Biomimetic micropump: Leveraging a novel propagative rhythmic membrane function

Abstract

We discuss bioinspired pumping mechanism in a microfluidic configuration, consistent with the newly formulated propagative rhythmic contraction–expansion of a membrane attached to the channel wall. We aptly demonstrate the kinematics of the proposed membrane function and describe the wall profile developed due to the propagative expansion–contraction phases of the actuation cycle. The transport equations governing the flow dynamics are solved analytically in the purview of the lubrication theory.
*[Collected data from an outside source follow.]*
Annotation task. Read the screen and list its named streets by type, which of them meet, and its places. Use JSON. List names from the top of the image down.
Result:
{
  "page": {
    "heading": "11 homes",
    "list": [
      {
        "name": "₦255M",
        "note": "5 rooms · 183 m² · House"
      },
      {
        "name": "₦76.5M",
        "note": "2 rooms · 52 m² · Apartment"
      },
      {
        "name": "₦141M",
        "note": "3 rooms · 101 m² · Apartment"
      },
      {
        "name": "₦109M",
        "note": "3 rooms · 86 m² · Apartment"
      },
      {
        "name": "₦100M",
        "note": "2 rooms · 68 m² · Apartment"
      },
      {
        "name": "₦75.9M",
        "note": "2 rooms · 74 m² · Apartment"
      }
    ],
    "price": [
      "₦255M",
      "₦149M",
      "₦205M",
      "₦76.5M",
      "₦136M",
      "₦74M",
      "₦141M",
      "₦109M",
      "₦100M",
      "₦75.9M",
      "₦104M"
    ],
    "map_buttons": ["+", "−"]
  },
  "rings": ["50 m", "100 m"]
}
An analysis of the proposed model establishes that the fluidic functionality of a channel equipped with a single elastic membrane that operates following the propagation expansion-contraction modes can produce a unidirectional flow, and acts as a micropump in the process. By depicting the flow velocity, velocity contours, and streamlines patterns in the flow pathway, we discuss and demonstrate the eventual consequence of these flow parameters to the net throughput during both the compression and expansion phases of the process. We establish the efficacy of the novel membrane function by demonstrating augmented net throughput obtained from the proposed configuration. The membrane function developed in this endeavor will provide greater flexibility to the researchers to carry out further research in the field and will make the underlying analysis even easier in systems that utilize electromagnetic fields in the flow system.